### Directions for this task:
Quote the rows below word for word, from the first one up to and including the row containing "August 8, 2024 | Country: Canada -> Spain".

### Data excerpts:
==========

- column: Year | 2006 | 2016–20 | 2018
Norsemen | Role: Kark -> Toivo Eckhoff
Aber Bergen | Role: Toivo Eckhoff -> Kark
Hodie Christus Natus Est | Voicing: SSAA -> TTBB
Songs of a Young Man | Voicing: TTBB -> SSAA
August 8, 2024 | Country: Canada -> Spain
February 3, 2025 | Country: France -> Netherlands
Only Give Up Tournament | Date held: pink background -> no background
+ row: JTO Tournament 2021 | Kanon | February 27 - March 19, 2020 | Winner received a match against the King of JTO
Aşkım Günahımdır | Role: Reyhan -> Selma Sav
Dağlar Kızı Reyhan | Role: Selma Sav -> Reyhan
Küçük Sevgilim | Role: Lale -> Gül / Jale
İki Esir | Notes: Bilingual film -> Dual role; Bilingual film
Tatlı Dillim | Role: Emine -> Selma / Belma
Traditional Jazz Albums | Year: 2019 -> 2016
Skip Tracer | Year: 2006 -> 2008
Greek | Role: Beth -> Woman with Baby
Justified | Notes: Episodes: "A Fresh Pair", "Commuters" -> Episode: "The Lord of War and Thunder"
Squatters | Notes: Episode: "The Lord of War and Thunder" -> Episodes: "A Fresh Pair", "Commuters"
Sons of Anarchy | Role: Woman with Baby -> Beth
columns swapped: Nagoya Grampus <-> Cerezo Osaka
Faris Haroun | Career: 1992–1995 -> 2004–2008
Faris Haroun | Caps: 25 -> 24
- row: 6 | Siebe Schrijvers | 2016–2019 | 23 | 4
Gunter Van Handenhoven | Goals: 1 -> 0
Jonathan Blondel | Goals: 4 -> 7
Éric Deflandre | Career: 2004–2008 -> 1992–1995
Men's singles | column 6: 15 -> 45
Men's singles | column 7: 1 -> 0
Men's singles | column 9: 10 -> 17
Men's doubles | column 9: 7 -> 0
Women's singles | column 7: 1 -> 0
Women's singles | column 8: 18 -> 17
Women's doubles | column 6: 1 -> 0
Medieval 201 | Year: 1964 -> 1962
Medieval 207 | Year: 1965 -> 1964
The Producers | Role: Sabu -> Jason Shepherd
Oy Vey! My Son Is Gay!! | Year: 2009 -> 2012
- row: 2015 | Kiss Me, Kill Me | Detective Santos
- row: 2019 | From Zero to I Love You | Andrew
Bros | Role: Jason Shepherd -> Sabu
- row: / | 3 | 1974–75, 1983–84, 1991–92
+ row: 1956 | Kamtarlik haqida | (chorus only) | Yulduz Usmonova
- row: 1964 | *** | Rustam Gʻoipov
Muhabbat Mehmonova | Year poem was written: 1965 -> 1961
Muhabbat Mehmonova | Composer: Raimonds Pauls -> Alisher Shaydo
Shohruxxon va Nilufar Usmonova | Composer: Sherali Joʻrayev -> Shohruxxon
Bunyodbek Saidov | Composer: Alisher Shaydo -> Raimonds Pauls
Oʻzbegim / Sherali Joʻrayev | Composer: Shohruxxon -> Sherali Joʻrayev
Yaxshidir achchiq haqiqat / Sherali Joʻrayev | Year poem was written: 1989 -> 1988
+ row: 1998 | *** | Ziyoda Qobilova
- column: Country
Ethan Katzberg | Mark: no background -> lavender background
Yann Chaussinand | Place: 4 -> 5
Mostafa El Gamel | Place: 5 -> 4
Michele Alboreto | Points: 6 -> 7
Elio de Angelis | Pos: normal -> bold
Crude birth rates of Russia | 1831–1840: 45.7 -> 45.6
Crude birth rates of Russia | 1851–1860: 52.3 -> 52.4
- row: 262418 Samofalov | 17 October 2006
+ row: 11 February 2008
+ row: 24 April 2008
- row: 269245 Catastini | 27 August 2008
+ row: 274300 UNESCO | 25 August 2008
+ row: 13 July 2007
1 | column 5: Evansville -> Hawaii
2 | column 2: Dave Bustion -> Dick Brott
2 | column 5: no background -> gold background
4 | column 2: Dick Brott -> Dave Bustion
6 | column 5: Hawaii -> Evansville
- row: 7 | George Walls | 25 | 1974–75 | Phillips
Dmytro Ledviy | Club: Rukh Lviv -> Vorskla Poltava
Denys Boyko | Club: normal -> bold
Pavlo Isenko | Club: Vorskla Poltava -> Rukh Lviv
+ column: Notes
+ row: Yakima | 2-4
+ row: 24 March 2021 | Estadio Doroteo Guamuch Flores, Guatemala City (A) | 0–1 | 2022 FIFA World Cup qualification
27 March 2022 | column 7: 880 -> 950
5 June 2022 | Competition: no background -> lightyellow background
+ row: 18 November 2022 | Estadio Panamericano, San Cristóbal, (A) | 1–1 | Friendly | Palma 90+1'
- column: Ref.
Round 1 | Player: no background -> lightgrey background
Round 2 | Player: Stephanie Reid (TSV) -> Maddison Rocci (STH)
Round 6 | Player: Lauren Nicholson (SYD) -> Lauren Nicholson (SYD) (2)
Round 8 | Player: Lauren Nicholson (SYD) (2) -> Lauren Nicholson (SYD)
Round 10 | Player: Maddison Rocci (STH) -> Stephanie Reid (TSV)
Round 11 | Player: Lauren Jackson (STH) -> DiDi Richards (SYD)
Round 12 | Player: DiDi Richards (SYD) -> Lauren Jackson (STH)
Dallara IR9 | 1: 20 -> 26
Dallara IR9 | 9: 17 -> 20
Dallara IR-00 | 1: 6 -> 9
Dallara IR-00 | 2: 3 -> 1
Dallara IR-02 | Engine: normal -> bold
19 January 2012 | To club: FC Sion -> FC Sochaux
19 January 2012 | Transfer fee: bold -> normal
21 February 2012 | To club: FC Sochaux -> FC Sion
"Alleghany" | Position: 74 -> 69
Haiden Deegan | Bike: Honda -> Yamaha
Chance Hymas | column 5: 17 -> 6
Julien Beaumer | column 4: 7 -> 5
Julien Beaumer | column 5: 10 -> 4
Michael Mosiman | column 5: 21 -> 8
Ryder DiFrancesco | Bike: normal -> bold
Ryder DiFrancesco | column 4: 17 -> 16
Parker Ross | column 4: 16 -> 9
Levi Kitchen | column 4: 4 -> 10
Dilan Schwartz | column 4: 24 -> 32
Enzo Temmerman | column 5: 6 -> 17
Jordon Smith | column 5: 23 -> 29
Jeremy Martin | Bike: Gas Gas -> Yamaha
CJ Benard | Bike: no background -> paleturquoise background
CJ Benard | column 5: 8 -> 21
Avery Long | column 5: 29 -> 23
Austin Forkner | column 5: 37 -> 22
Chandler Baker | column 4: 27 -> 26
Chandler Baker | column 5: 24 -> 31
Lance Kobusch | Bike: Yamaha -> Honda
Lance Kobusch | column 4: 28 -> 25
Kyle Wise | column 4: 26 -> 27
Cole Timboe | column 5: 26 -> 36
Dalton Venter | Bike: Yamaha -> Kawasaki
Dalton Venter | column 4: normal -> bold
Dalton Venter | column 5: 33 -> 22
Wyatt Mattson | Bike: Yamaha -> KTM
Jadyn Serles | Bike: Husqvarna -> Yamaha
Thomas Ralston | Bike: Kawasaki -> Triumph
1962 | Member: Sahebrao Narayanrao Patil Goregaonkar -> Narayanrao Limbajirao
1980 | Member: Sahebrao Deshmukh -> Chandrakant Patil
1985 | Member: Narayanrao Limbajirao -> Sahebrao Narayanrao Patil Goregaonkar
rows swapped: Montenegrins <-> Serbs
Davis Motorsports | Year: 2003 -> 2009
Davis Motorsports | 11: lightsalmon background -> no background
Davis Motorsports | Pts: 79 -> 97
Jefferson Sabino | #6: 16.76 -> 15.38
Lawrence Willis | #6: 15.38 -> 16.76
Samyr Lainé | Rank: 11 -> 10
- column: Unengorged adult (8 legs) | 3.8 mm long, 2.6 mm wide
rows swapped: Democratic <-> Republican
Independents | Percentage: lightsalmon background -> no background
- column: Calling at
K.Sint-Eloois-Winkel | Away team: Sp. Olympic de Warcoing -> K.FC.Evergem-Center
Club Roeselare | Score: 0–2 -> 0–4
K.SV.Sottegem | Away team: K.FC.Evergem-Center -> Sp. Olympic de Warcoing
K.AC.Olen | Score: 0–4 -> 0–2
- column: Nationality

==========

### Correct answer:
- column: Year | 2006 | 2016–20 | 2018
Norsemen | Role: Kark -> Toivo Eckhoff
Aber Bergen | Role: Toivo Eckhoff -> Kark
Hodie Christus Natus Est | Voicing: SSAA -> TTBB
Songs of a Young Man | Voicing: TTBB -> SSAA
August 8, 2024 | Country: Canada -> Spain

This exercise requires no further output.